— Written exercise a —
In the text on capillary mats, condense the paragraph beginning "The reason your water source" into a single shorter sentence that keeps its main facts.

#### Extract provided

Damping off normally only kills seedlings, not larger more established plants.

O.K. that’s enough blah, blah, blah because I really want you to see this watering system I’ve been using because it’s SO effective. It works EXACTLY how it says it’s going to. 

The Capillary Mat

It’s called a capillary mat system.  A capillary mat looks like a piece of felt and is similar to felt, but it’s not the same.  For this to work as well as it has for me, you need to get genuine capillary mats. You can get them on Amazon or at Lee Valley.

Most local hardware or garden centres (around here anyway) don’t carry them but I suspect they will in a couple of years the same way they didn’t used to carry seed starting mats but now do

What the hell is a capillary mat?

A capillary mat is a piece of fabric that you cut to whatever size you need and lay it down on a flat surface. It wicks up water from an external water source (a bucket or other container of water) and releases the exact right amount of water to any plants sitting on it.

That means with a capillary mat …

  1. You never, ever have to water your plants.
  2. You never, ever have to guess if your plants are too wet or too dry.
  3. You can go on vacation and your plants will water themselves – for weeks.

This has changed everything for me. And it will change everything for you too.

Once you learn how to *properly* set it up it’s foolproof.

Please ignore my ugly setup. You can make a “cute” setup if you have it in you.

Setting up a Capillary Mat System

  1. Pick the area you want to set your plants. In my case, plants always go in my 3 tier grow light stand.
  2. Lay down plastic sheeting (it’ll come with your mat) if you’re placing the mat on wood or anything else you don’t want to get wet. I laid plastic so the water wouldn’t leak through the crack in between my two black trays.
  3. Cut the felt to fit the area, making it a little smaller than that plastic.
  4. Soak the mats thoroughly. New Mats won’t soak the water immediately and you’ll have to push the water around the mat with your hand. Older mats that have been used before soak more easily.

5. Once the mat is soaked, set up a water tight bucket, bin or planter so the lip of the container is level with the surface of the mat. **THIS IS VERY IMPORTANT** If the container you hold your water in is too low, the system won’t work properly.

6. Fill the container with water.

7. Cut a strip of capillary mat so it’s long enough to run from the bucket to underneath the mat by several inches.

8. Soak the strip so it’s fully absorbed water and then run it from the bucket or bin to underneath the capillary mat like a wick.

You’re done. That’s it. All you have to do is check to make sure there’s still water in your bucket every once in a while.

The mat will automatically absorb the exact amount of water you need to water plants from beneath the perfect amount.

Capillary mats will work with soil blocks or pots that have holes right on the bottom. If the post has a raised bottom where the drainage holes are raised up, it won’t work as well.

The reason your water source has to be level with the capillary mat is because it can only wick upwards for a few inches. If the drop down to the water is more than a few inches, the water won’t be able to make it all the way up to the mat.

Capillary mats are ESPECIALLY kartwheel worthy when it comes to tiny, mini soil blocks. These tiny little cubes of soil are so small that they can dry out in hours. With a capillary mat they always have the perfect level of moisture.

I wrote a whole love letter to soil blocks and how to make them in this post. I use them for starting most of my seedlings.

########

— Written exercise b —
Locate each line of the records that contains the string "label" and copy those lines out.

#### Data records

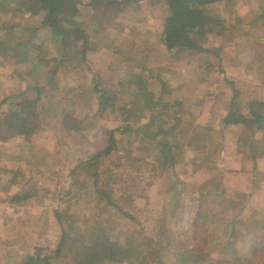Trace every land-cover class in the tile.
<instances>
[{
  "label": "rangeland",
  "instance_id": "1",
  "mask_svg": "<svg viewBox=\"0 0 264 264\" xmlns=\"http://www.w3.org/2000/svg\"><path fill=\"white\" fill-rule=\"evenodd\" d=\"M112 1L108 7L94 4L84 17L60 20L62 27L83 29L88 37L83 54L81 41L70 37L71 47L58 64L52 57L60 51L56 41L61 35L47 20L34 42L48 55L37 53L31 63L20 64L14 56L0 67V82H9L0 87V101L21 91L36 97L31 74L42 88V127L23 140L33 146L24 163L0 154V261L35 264L29 257L52 253L63 227L74 236L100 223L111 239L130 240V235L134 243L142 237L160 242L168 257L187 248L208 256L201 264H261L264 200L250 203L249 195L227 184L221 155L226 149L227 162L233 163L237 150L240 166L232 164L235 170L228 172H243L263 151L264 132L258 143L255 134L251 138L247 129L225 126L221 118L230 108L233 87L243 108L255 96L264 99V0L217 3L210 9L224 18V34L209 36L204 43L208 51L183 48L172 54L163 45L166 0ZM44 12L36 0H18L0 21L2 45L14 54V44L26 36L22 26H37ZM14 32L16 39L8 35ZM34 63L43 67L36 69ZM7 107L0 106V116ZM147 123L145 129L156 139L136 131ZM122 127L126 132H114L115 149L97 165L98 185L108 183L98 191L114 201L124 188L130 189L131 202L122 205L134 219L94 192L87 171L71 173L109 144L112 128ZM197 130L201 133L195 138ZM12 132L5 129L0 138ZM191 140L197 141L195 151L187 145ZM12 142L17 145L11 137L8 144ZM174 143L179 147L164 158L160 150L166 152ZM20 191L34 196L12 201ZM74 252L73 244L72 251L57 258L58 264H74Z\"/></svg>",
  "mask_w": 264,
  "mask_h": 264
},
{
  "label": "trees",
  "instance_id": "2",
  "mask_svg": "<svg viewBox=\"0 0 264 264\" xmlns=\"http://www.w3.org/2000/svg\"><path fill=\"white\" fill-rule=\"evenodd\" d=\"M36 1L40 2L45 12L37 26H22L26 36L23 40L16 41L13 46L15 47L14 56L16 61L30 63L36 58L37 53L48 55L47 51L41 49V46H38L34 42L36 41L37 31L46 24L47 20L51 21L50 23H52L56 33L61 35L59 41H56L60 43V51L57 57H52L58 61V64L61 63L59 59L62 54L65 53L64 50H68L73 41H81L83 49L80 53L83 54L88 42V37L83 29H80L78 26L62 27L60 25V20L65 16H70L74 19L84 17V13L91 10L94 4L104 3L107 7L114 4L112 0ZM220 1L225 0H166L168 17L165 20L163 36V45L166 50L170 52V54L182 48L197 52L208 51V49L204 47V43L209 36H222L225 30L224 18L219 14H212L210 9ZM17 3L18 0H0V21L7 18V14L10 13ZM16 9L15 12L18 11L19 7L17 6ZM26 9L31 10L30 7ZM8 35L13 36L12 33ZM55 37L56 35L53 33L51 36L52 41L55 40ZM70 37H74L75 40L69 42L68 39ZM30 88L36 91V97H30L26 91H21L7 96L0 101V106L4 104L8 106L7 110L0 116V125L9 131L16 130L17 135L26 141L33 133L42 127L41 114L38 107L40 100L39 95L42 92V88L36 86H31ZM136 88L137 87H135V89ZM232 90L233 95L229 104L230 108L224 117H222L221 122L224 123L225 126L238 125L247 129V135L252 138L257 130L264 129V102L250 100L243 108L238 100V90L234 87ZM139 92L144 93L145 91L139 89ZM104 96V102L107 103L108 98L106 95ZM177 105L178 110H180L182 104L177 102ZM127 113H129V111ZM149 123L145 126H140L136 131L142 134L144 138L156 139L155 135L149 134L147 129H145V127L148 128ZM116 130L123 133L126 132V127L112 128L109 131V144L86 160H81L78 165L72 169L71 173H78V170L87 171L89 177L94 182V192L99 194L107 204L118 209L129 219H134L133 215L129 213L130 209L127 210L126 207L124 208L122 205L124 204L126 206L128 202H131L130 189L124 188L120 196L115 198L114 201L109 200L108 198L110 197L98 191L103 185L108 186V183L105 182L102 186L98 185L100 173L98 172L97 165L102 158L108 156L115 149L116 138L114 132ZM200 133L201 132L197 130L194 135L195 138ZM164 143V141H160V144L164 145ZM187 145L191 147L192 151H195L197 141L191 140ZM177 147H179V143L178 145L174 143L166 152H162V150H160V152L163 154V157L166 158V153H170L171 149ZM72 188L66 193H72ZM33 196V192L24 191L21 193H13L11 200L14 202H22ZM58 218L59 223L62 225L61 214L58 215ZM237 221L238 219H235V223ZM62 229L60 240L51 254L41 257H29V259L36 260L35 264H58L57 258L59 257L60 259L63 256L65 257L67 249L72 251L74 244L75 252L72 253L74 264H108L125 261L128 262V264H201L202 262H206L207 259L209 261L208 256L204 252H195L187 248L178 250V252L168 257L164 253V248L161 246L160 242L151 241L148 237H142L139 239V242L136 241V243H134V239L130 235V240L125 239L124 241L120 237L111 239L106 229L101 226L100 223L91 224L86 229L75 234L76 236H70V229L69 231L66 230L65 227ZM25 264H29V262ZM261 264H264V261Z\"/></svg>",
  "mask_w": 264,
  "mask_h": 264
},
{
  "label": "crops",
  "instance_id": "3",
  "mask_svg": "<svg viewBox=\"0 0 264 264\" xmlns=\"http://www.w3.org/2000/svg\"><path fill=\"white\" fill-rule=\"evenodd\" d=\"M83 1H86V0H83ZM230 1L231 0H225V1H220V2H217V3H219V4H227ZM2 21L3 20H1V22ZM0 31H2V30L0 29ZM12 34H13V37L19 35V34H17V32H14ZM4 37L5 36H3V38ZM0 40H1V38H0ZM13 57H14L13 52H10V49L8 47H4L2 45V42H0V67L1 66L3 67L4 64L7 63V61L9 60L8 58H13ZM15 62H17L18 64L23 63L21 61H16V60H15ZM38 64L39 63H34V65H36V69H41V67H43V66L38 65ZM20 71H24V70H20L19 69L18 72H20ZM30 72H33L32 69L30 70ZM29 80L32 81L33 86L40 87V85L38 84L37 79L35 78V76H33V74H31L29 76ZM1 86L2 87H8L9 86V82L8 81L0 82V87ZM4 98L5 97H3V99ZM254 98H255L254 100L264 102L263 98L261 99L258 96H255ZM222 117H224V115ZM43 126H45V125L43 124ZM3 130H5V128L2 125H0V134L3 132ZM263 132H264V129L263 130H257L255 132L254 139L258 143H260V140H261V138L259 137V134H261ZM11 137H12L13 140L17 141V145H14L15 143H13V142L8 144L9 140L11 139ZM1 140H5V142L3 143V142H1ZM23 140L24 139L20 138L17 135L16 130H13L12 136H8L7 138H0V154L3 155V153L5 152L7 154L5 156H7V158L10 159V160L13 159L14 157L19 158L20 160H18L17 165H19L20 163H24V160L26 158V154L29 153V152H27V148H30L29 150H32L33 146L32 147L28 146L27 142H23ZM20 142H22V143H20ZM262 143L264 144V140H262ZM20 150L25 151V155L24 156H18L17 155L20 152ZM233 152H234L233 154L235 155V157L233 159V163H228L227 162V159H228L227 158L228 157L227 153L228 152H226V149L223 151V153L221 155V156H223L224 161H226V162H223L222 165L225 168V172H224L225 175L224 176L227 177V184H229L231 186L233 185L235 187V190L238 191L239 194H247V195H249L248 197L250 199L249 200L250 203H252V202L256 203L257 200H261V201L264 200V149L261 152V154L257 155L254 158V160L251 159V163H249V165L248 164L245 165L243 172H234V171L228 172L230 170H235L234 167L232 166V164H238V163H240V160H241L240 159V154H238V151L235 150ZM30 155H32V154H30ZM239 166L235 167V168H239ZM16 168L19 169V166H17ZM6 171H8V169H6ZM9 171L15 173V169L14 168L13 169L9 168ZM234 174H235V176H233ZM229 175L232 176V181H230ZM260 175H261V180L257 179ZM255 183H256V185H255ZM21 192H24V191H20V192H16V193H21ZM18 203H20V202H18ZM250 203H249V205H251ZM6 226H7V228H9L10 225L8 224ZM30 256H32V255H30ZM38 256L41 257L43 255H38ZM38 256H36V257H38ZM0 259H1V257H0ZM13 263L14 264H22L21 261L20 262L19 261H15ZM0 264H12V263L9 260H6V261H4V263L2 261H0Z\"/></svg>",
  "mask_w": 264,
  "mask_h": 264
}]
</instances>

########

— Result a —
The water source must sit level with the capillary mat because the mat can wick water upward only a few inches, so a drop of more than a few inches keeps the water from reaching the mat.

— Result b —
  "label": "rangeland",
  "label": "trees",
  "label": "crops",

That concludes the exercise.